“Riconoscere il genocidio armeno farebbe bene alla Turchia” (Varesenews 11.04.16)
«Se la Turchia ammettesse la responsabilità del genocidio armeno porterebbe pace nei cuori del suo popolo e finalmente ci permetterebbe di poter pregare sulle tombe dei nostri morti». Baykar Sivazliyan, presidente Unione Armeni d’Italia, ha il dono di generare pacatezza e soprattuto attenzione in chi lo ascolta. E i tanti presenti alla serata dedicata al genocidio armeno, organizzata dal Comune di Travedona Monate, hanno ascoltato le sue parole in silenzio in attesa di una risposta, come se dentro quella storia ci fosse l’antidoto in grado di neutralizzare i tempi difficili che stiamo vivendo. (foto sopra: Baykar Sivazliyan, Paolo Colombo, sindaco di Travedona Monate, e Ani Balian)

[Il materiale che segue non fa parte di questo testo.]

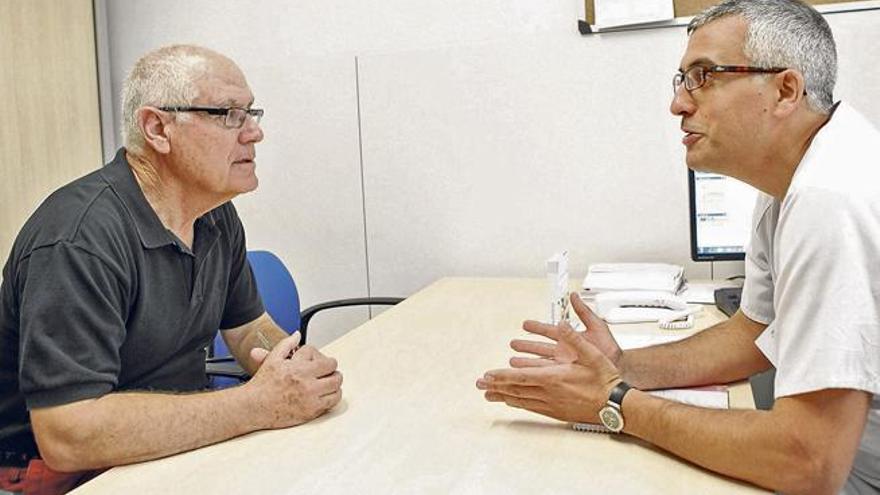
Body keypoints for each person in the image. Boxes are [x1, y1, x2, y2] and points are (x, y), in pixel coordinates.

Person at [477, 1, 879, 493]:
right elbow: (754, 331)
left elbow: (809, 461)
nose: (679, 104)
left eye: (704, 76)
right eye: (683, 80)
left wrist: (613, 403)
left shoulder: (830, 198)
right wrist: (622, 368)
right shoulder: (793, 178)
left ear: (785, 90)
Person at [0, 45, 343, 494]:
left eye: (251, 113)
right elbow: (68, 433)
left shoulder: (213, 213)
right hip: (57, 475)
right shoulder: (79, 239)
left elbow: (247, 329)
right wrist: (255, 405)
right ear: (157, 128)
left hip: (169, 446)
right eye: (228, 114)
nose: (254, 133)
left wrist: (291, 363)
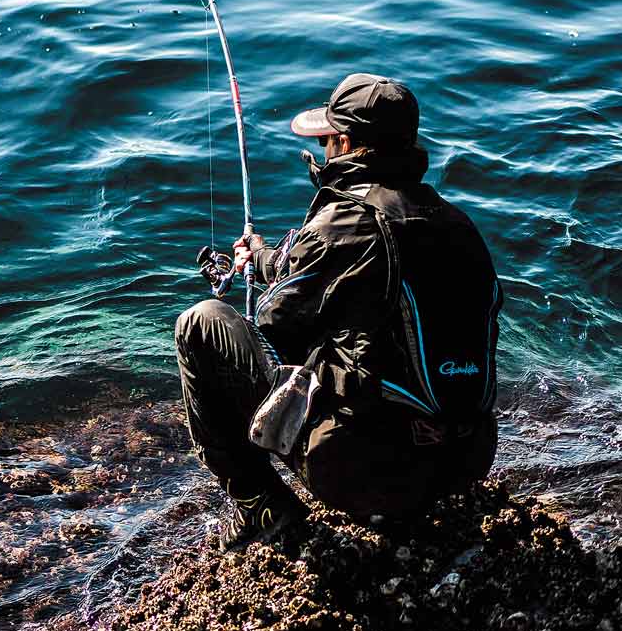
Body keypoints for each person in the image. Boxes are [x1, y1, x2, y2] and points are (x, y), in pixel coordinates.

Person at [174, 73, 502, 549]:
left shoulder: (347, 219)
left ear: (345, 142)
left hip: (368, 474)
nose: (324, 148)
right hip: (466, 459)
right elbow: (334, 268)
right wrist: (263, 257)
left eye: (327, 138)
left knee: (201, 323)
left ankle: (258, 507)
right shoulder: (457, 224)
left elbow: (275, 320)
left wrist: (267, 273)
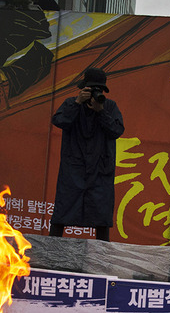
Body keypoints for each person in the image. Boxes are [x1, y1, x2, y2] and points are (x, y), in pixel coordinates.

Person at [50, 67, 125, 242]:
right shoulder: (71, 103)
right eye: (91, 89)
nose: (95, 94)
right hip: (73, 172)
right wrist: (77, 103)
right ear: (83, 88)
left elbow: (117, 130)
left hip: (100, 171)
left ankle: (101, 259)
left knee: (101, 219)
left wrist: (101, 111)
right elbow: (59, 120)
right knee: (62, 213)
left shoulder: (110, 106)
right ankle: (50, 254)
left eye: (98, 90)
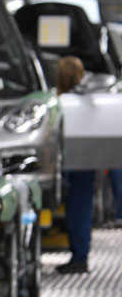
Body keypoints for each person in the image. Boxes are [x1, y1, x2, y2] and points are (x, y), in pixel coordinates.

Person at [55, 56, 93, 274]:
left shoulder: (62, 101)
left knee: (76, 210)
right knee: (82, 209)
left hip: (72, 163)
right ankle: (80, 254)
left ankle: (79, 257)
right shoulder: (89, 100)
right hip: (88, 160)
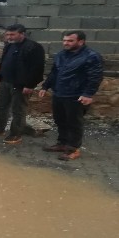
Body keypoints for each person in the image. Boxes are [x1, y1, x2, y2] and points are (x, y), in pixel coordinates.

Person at [38, 30, 103, 161]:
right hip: (59, 93)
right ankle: (62, 143)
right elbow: (54, 73)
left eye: (70, 41)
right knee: (60, 120)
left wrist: (88, 94)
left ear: (81, 41)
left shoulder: (91, 56)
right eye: (64, 40)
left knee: (74, 123)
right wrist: (45, 86)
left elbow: (95, 77)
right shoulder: (61, 55)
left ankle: (73, 149)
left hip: (76, 95)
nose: (66, 43)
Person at [0, 24, 45, 144]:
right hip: (6, 82)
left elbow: (37, 69)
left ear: (22, 34)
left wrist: (30, 85)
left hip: (21, 85)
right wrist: (1, 78)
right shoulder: (9, 45)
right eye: (7, 34)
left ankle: (16, 134)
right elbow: (5, 62)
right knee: (1, 106)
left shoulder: (33, 47)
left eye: (12, 34)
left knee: (18, 110)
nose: (9, 36)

Ammettere quella responsabilità, infatti, potrebbe spalancare le porte dell’Europa ai turchi e dare una svolta significativa alla crisi dell’area mediorientale. «Per molti anni – ha spiegato Sivazliyan – noi abbiamo fatto una scelta di riservatezza, ora più che mai è venuto il momento di farsi sentire perché le ragioni e le ambiguità di un secolo fa, alimentano ancora l’odio in quell’area».
Il Vecchio Continente, secondo Claudio Bonvecchio, preside della facoltà di scienze della comunicazione all’Insubria, ha la grande responsabilità di essere assente politicamente e soprattutto di non avere una strategia rispetto a quanto sta avvenendo nel mondo islamico. «Se è vero che l’Europa ha radici giudaico-cristiane – ha sottolineato Bonvecchio -allora deve esigere dalla Turchia l’ammissione di colpevolezza, perché nel 301 dopo Cristo il popolo armeno è stato il primo in assoluto a scegliere la religione cristiana in un mondo di pagani. Ma l’Europa non lo farà perché è troppo debole e non crede fino in fondo nella sua identità, sempre pronta com’è a rinnegare un crocefisso per non irritare qualche sensibilità».
E proprio la discriminazione religiosa, secondo Attilio Fontana, sindaco di Varese, avrebbe giocato un ruolo fondamentale nel genocidio armeno. «È vero che i giovani turchi ultranazionalisti erano laici – ha detto Fontana – ma la leva religiosa è stata utilizzata nelle varie comunità islamiche per generare l’odio in chiave antiarmena, individuando il nemico in un popolo che da secoli viveva pacificamente accanto a loro».
Per quanto si possa ricercare e argomentare, le ragioni di un genocidio sfuggono alla normale comprensione perché non c’è nulla che possa giustificare in modo esaustivo lo sterminio deliberato e consapevole di un intero popolo. «Gli armeni – ha raccontato Ani Balian, consigliere Unione armeni d’Italia – sono creatori di bellezza e la bellezza è ricchezza. Il mio popolo non ha mai amato la guerra, preferendo l’arte, la laboriosità e la cultura nel senso più alto del termine. Eravamo la parte più creativa della Turchia e, come dice Bernard Henry Levy, sterminando gli armeni, i turchi hanno segnato il loro declino economico e culturale. Un’azione paradossalmente suicida».
Come si vive nella diaspora e senza una terra a cui rivolgere la propria nostalgia e il pensiero di un ritorno? «Eleggendo la propria mente a patria simbolica – ha detto Guaman Jara Allende, funzionario consolare dell’Ecuador -. La mia famiglia è di origine ebraica sefardita (da Sefarad che significa Spagna, ndr) e la memoria di ciò che è stato ha permeato le nostre esistenze come un limite fisico, un confine, una patria immaginaria a cui riferirsi».
«Da sempre mi chiedo quale sia la mia patria – ha replicato Sivazliyan -. Forse è Sivas, cioè Sebaste in Turchia, città da cui proveniva la famiglia di mio padre e che contraddistingue il mio cognome. O forse Venezia, dove ho sempre vissuto fin da ragazzo, dove ho studiato e fatto il servizio militare. O nella repubblica Armena, l’unica terra dove il mio popolo ha potuto trovare accoglienza, pagata a caro prezzo. Da giovane andavo spesso a San Lazzaro degli armeni, un’isoletta con un’antica libreria e manoscritti di pregio. In quel fazzoletto di terra immerso nella laguna ho spesso ritrovato una parte importante della mia vita».